* **Page excerpt**:
-- -- --

I'm halfway though making my super awesome funtastic MMOish game where you level up your character and unlock skills as you kill other people.

The problem is that new players will get destroyed by experienced players who are a much higher level then they are, and may get discouraged and leave.

I've implemented an XP system where you recieve more experience for killing a player with a higher level, so technically a lvl 100 versus a lvl 2 is fair in a risk/reward model.. but it's still not going to be that fun for the new lvl 2 player.


My game is very fast paced.. imagine counter strike with levelling. Thus, I can't do anything like in WoW where you have to ask for permission to fight someone below you or anything like that.

Anyone know of any nifty solutions to this problem?

Thanks,
Ben.





Besides some mechanism where they get negative advancement for killing players well below your level (which in some games might only be 5 levels...) and of course a way to keep those lower players from bothering you./forcing you to fight (like Conan backhanding the petty theif who then cant interact with the high level player at all after that...)

-- -- --

* **Extracted information**:
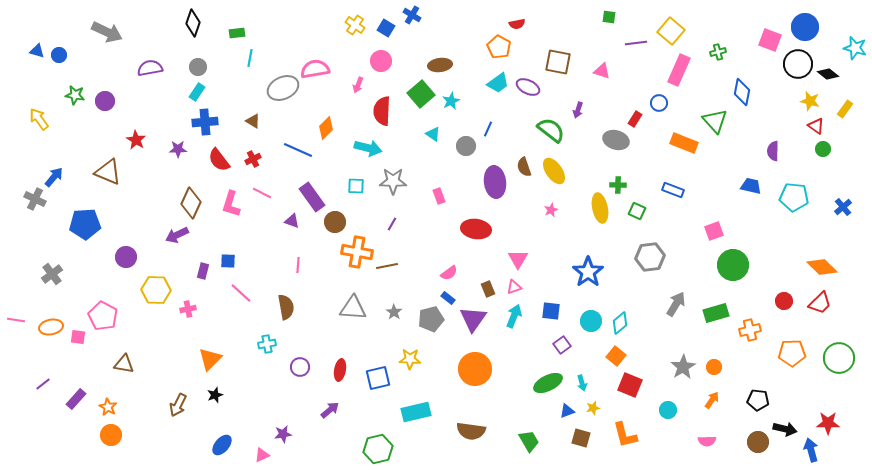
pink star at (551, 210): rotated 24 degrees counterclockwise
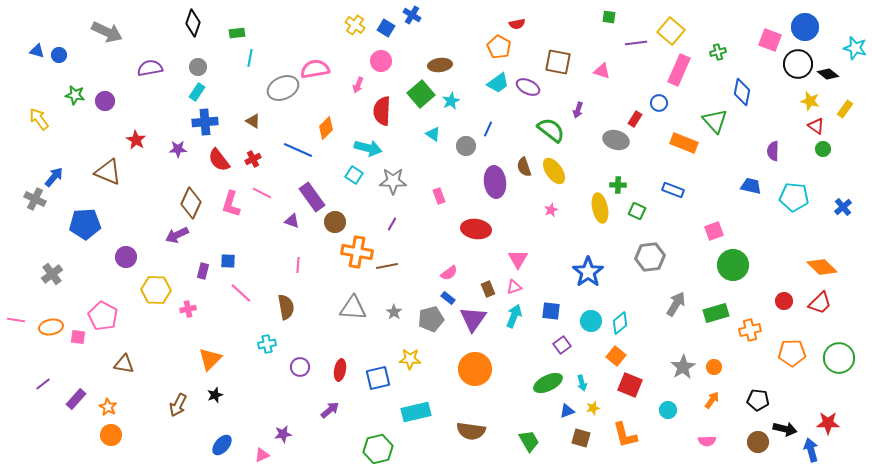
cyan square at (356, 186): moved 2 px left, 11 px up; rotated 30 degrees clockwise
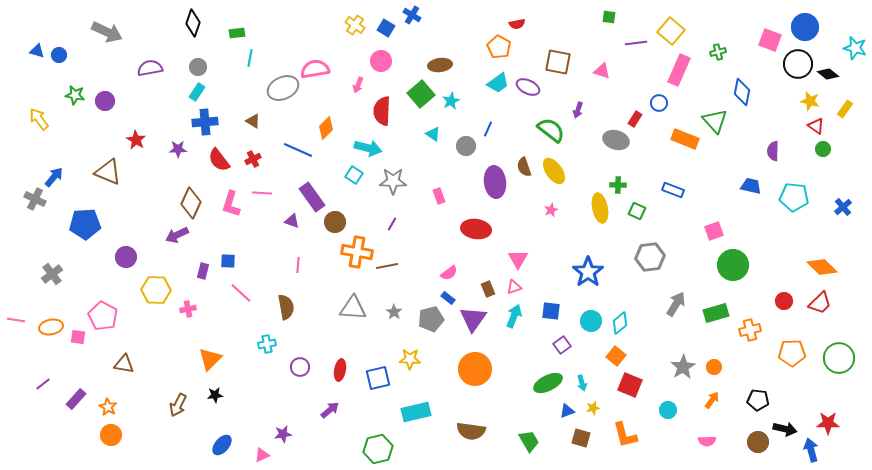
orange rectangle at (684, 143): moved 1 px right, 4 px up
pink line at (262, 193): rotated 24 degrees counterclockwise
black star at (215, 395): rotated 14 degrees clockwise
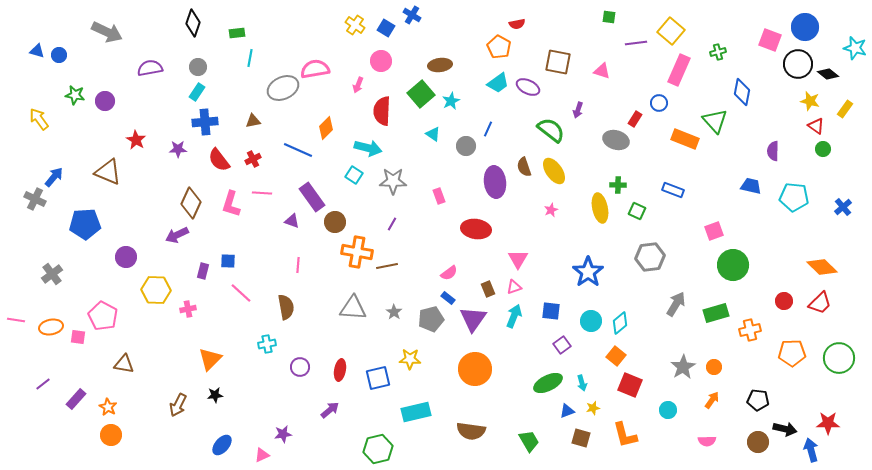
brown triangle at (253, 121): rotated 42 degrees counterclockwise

-- -- --

* **Set tasks**:
1. Do these statements agree with the game-balancing discussion? Mark each yes or no and quote the deciding words. (a) Killing a higher-level player earns more experience. (b) The game moves at a slow pace. (c) The game is already finished.
2. Please carry the game-balancing discussion on from the point where it stops.

* **Written answers**:
1.
(a) Yes: "you recieve more experience for killing a player with a higher level"
(b) No: "My game is very fast paced.."
(c) No: "I'm halfway though making my super awesome funtastic MMOish game"

2.
Another possible solution is to have an open ended damage system where even a newbie might get that one lucky shot in (before they die) and kill the highest level player in the game in one stroke. The high level player would then lose hugely in experience for being off'd by such a pathetic entity. That might be enough to couterbalance the usall mental cae types of low esteem who victimize/grief other players.

In the real world therw are usually creative alternatives available to 'get even' which arent available in these limited caricatures of realistic systems in games.